§ Data for analysis:

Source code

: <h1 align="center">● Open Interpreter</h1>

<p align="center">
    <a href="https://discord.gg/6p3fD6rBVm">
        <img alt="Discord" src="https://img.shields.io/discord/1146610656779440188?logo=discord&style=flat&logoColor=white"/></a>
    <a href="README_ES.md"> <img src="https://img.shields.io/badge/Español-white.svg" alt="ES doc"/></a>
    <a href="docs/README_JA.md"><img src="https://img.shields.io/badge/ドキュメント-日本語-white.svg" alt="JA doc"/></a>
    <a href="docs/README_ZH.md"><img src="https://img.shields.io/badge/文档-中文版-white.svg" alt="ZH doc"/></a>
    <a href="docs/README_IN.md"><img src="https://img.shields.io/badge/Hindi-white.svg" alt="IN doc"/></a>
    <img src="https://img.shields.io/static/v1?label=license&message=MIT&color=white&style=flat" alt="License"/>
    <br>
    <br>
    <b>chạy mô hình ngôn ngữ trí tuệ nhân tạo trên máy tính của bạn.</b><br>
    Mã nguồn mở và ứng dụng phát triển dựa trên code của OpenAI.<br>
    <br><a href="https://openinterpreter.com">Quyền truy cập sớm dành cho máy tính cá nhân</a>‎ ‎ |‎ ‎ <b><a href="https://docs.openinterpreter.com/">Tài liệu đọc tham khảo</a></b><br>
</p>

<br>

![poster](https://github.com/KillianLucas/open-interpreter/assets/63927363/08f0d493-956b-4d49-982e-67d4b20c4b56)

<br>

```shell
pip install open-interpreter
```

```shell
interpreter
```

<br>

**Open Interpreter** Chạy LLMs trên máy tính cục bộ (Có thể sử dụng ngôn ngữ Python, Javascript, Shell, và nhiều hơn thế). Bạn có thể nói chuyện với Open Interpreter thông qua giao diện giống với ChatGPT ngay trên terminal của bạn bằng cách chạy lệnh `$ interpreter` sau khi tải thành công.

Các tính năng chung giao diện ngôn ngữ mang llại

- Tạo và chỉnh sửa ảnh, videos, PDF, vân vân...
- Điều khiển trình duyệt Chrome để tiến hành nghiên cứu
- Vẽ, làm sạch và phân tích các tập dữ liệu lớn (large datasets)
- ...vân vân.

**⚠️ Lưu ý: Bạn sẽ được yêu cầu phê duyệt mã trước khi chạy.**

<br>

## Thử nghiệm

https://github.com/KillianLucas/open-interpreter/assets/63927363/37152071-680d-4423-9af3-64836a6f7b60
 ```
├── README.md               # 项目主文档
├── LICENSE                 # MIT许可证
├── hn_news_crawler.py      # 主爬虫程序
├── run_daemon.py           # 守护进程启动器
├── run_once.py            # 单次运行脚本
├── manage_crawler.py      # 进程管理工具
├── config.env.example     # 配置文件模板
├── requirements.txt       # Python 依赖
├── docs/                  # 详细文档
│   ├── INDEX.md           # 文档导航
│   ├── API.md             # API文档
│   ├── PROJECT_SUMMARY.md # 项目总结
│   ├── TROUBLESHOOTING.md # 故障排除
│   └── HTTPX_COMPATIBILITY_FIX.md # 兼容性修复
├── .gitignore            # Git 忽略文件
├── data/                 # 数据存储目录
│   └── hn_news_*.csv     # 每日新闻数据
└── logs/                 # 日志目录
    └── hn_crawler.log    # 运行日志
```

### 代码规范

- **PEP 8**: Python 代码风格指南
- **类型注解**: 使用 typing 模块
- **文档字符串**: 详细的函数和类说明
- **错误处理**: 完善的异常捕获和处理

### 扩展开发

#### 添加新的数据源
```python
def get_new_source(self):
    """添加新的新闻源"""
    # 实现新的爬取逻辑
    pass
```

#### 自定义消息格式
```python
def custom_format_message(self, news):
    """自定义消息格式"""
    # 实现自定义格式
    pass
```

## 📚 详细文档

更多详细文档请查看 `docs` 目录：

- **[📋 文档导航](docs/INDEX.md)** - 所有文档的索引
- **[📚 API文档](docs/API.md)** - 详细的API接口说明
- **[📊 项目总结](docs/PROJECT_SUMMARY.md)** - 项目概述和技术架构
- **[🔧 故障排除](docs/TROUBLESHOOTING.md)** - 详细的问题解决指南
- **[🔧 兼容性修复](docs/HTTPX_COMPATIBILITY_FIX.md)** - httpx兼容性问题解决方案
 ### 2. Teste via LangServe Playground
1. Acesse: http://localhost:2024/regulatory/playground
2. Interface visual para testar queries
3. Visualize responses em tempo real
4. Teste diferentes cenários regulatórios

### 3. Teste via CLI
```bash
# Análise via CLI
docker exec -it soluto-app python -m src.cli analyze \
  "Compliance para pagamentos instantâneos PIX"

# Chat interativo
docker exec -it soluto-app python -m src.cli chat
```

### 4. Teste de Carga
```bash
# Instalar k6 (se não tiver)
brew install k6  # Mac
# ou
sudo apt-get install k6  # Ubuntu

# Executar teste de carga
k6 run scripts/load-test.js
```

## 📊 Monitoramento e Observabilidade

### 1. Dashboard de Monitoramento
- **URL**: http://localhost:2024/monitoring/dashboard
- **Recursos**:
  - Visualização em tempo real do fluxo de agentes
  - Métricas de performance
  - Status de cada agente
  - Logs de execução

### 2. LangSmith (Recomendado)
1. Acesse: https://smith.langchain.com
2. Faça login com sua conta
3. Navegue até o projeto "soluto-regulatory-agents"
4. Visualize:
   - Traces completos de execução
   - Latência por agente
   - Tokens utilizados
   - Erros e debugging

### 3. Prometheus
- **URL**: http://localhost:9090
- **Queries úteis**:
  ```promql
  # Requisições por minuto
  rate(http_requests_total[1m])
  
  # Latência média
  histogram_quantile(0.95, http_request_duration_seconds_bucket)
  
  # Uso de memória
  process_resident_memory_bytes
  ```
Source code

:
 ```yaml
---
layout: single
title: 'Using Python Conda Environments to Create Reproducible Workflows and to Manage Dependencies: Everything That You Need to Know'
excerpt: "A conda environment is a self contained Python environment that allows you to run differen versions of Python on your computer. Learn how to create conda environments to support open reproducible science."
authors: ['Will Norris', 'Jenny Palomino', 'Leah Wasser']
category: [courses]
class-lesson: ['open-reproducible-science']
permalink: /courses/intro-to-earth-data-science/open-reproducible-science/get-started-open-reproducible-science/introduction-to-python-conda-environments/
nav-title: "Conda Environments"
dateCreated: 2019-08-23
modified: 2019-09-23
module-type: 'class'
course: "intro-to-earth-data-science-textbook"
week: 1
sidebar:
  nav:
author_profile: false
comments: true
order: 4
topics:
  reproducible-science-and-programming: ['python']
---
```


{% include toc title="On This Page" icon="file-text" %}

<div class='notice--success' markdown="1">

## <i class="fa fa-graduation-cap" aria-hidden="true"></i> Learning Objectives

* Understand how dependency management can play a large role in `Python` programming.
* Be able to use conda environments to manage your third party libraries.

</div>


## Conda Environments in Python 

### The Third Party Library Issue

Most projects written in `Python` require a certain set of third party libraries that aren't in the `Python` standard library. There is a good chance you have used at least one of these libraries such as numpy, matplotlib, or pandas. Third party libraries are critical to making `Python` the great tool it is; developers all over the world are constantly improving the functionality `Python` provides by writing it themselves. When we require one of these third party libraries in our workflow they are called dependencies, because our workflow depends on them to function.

§ To do: The lines you return should be those above that contain the word "INDEX", every one of them.

§ Response below:
│   ├── INDEX.md           # 文档导航
- **[📋 文档导航](docs/INDEX.md)** - 所有文档的索引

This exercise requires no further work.